De certaines façons de mourir… – I.Les années flétries, de Rafael Menjívar Ochoa
Acteur de feuilletons radiophoniques dans lesquels il s’est fait une spécialité des rôles de méchant, le narrateur de ce roman mexicain du salvadorien Rafael Menjívar Ochoa est confronté à la concurrence des radionovelas vénézuéliennes qui, pour être de bien piètre qualité n’en sont pas moins bien moins coûteuses que les productions locales. Alors quand de mystérieux hommes issus d’une des multiples branches secrètes de la police mexicaine lui proposent un travail grassement payé, le voilà tenté de donner une nouvelle trajectoire à sa carrière. Il lui faut pour cela prêter sa voix pour reconstituer, le temps d’une conférence de presse, celle d’un prisonnier politique mort sous la torture.

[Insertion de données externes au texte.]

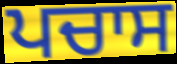
ਪਚਾਸ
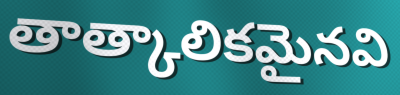
తాత్కాలికమైనవి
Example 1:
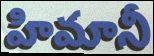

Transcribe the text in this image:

హిమానీ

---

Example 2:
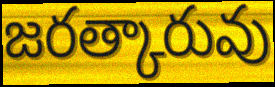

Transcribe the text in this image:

జరత్కారువు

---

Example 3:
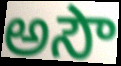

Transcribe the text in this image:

అసౌ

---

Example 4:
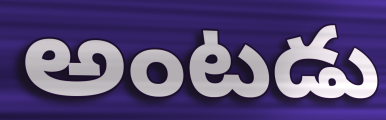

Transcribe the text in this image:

అంటడు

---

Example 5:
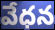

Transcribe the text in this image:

వేధన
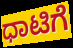
ಧಾಟಿಗೆ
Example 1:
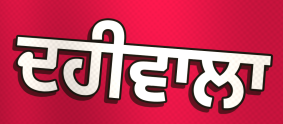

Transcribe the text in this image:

ਦਹੀਵਾਲਾ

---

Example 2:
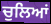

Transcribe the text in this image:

ਚੁਲਿਆਂ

Premier volume d’un cycle de cinq romans (les trois premiers ont jusqu’ici été traduits), Les années flétries nous fait découvrir une plume déconcertante. Récit à la première personne d’un narrateur comédien à la sensibilité exacerbée, ce roman allie la précision de l’observation à l’interprétation toute subjective. Dès les premières pages, la description de la belle et énorme Guadalupe Frejas illustre cette situation paradoxale : on voit clairement le personnage tout en sachant que le regard du narrateur est biaisé par ses sentiments. Entre exagérations, paranoïa et faux-semblants, Rafael Menjívar Ochoa embarque donc son lecteur dans un récit noir, violent, volontiers amusant aussi, dans lequel nul ne semble être ce qu’il est vraiment… y compris donc ce narrateur qui voit le monde d’une façon si particulière et dont on peut légitimement douter non seulement de ce qu’il nous dit mais aussi de ce qu’il se dit à lui-même.

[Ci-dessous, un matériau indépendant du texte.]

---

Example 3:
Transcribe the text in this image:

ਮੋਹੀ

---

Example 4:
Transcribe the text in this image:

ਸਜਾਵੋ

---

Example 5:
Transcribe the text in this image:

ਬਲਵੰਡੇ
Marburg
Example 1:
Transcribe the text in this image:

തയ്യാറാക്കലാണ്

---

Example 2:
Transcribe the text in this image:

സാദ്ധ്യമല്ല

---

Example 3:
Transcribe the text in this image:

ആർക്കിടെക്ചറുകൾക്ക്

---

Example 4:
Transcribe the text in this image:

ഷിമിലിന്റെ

Étonnant, réflexion dérangeante sur la vérité et ses apparences ponctuée de scènes saisissante de violence et/ou de beauté, Les années flétries ouvre avec brio un cycle dont on espère que les volumes suivants seront au moins à sa hauteur.
Rafael Menjívar Ochoa, De certaines façons de mourir… I.Les années flétries (Los Años marchitos), Éditions Cénomane, 2013. Traduit par Thierry Davo. 111 p.
Merci à Jérôme Dejean pour la découverte.